- ASSIGNED TASK A -
Which questions does the text on teaching children inferential thinking name as the basic ones that inferential thinking goes beyond? List every one.
- ASSIGNED TASK B -
Can you extend the text on teaching children inferential thinking, picking up right after its last sentence?

- DOCUMENT TEXT -
__________________________________________________

By Carol Kay

Grandma teaching Destiny to read in Pirate Preschool

MOMS AND DADS,

Have you ever talked with a child that just seems more capable of drawing conclusions or engaging in more “adult-type” conversation than the average child? Children that have this capability have received training in how to read, think, and reason. First, they were taught how to read every word on the page, and second, they were taught how to make inferences from what they read.

When a child learns to make inferences, it simply means that he can read a page and draw a particular conclusion of his own, not just from the basic information stated directly in the text, but also from the information that he gathers from clues or hints that he finds in between the lines of the text.

Inferential thinking is being able to answer more than just the questions: Who? What? When? Where? and How?

Inferential thinking is when your child learns to answer these questions:

1) What did you find in the material you read that is relevant to your life, and why is it relevant to your life?

__________________________________________________

- STORED DATA -

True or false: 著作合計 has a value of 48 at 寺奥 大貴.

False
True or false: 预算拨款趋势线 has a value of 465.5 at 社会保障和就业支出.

__________________________________________________

- TASK OUTPUT A -
Who? What? When? Where? How?

- TASK OUTPUT B -
2) Can you relate any portion of the material you read to someone or something else in your life?
3) How do the conclusions you’ve drawn from the material you read relate with the choices you make or will make in the future?
4) How do the conclusions you’ve drawn from the material you read relate with your personal values?

He can learn to answer those questions when he learns to add together:

a) The actual facts he reads in the text plus
b) The hints and clues he finds in between the lines of the text plus
c) The conclusions he has previously drawn from his own knowledge, research, and experiences.

Of course, gaining the proper phonetic skills to actually be able to read every word on every page is the first step to inferential thinking. A child who can sound out all the words in front of him has a much better chance of drawing conclusions about the details given in the reading or of making inferences based upon what he reads in between the lines of the reading. After a child learns to read fluently, he can then learn to proceed beyond the standard facts given on a page and to surmise research-based conclusions of his own.

How do children learn to draw those conclusions? Children as young as four and five years old can learn to connect bits and pieces of information from the reading of a text from their own stored knowledge, and from their personal experiences through conversations that result from listening to stories and readings that their parents read aloud to them.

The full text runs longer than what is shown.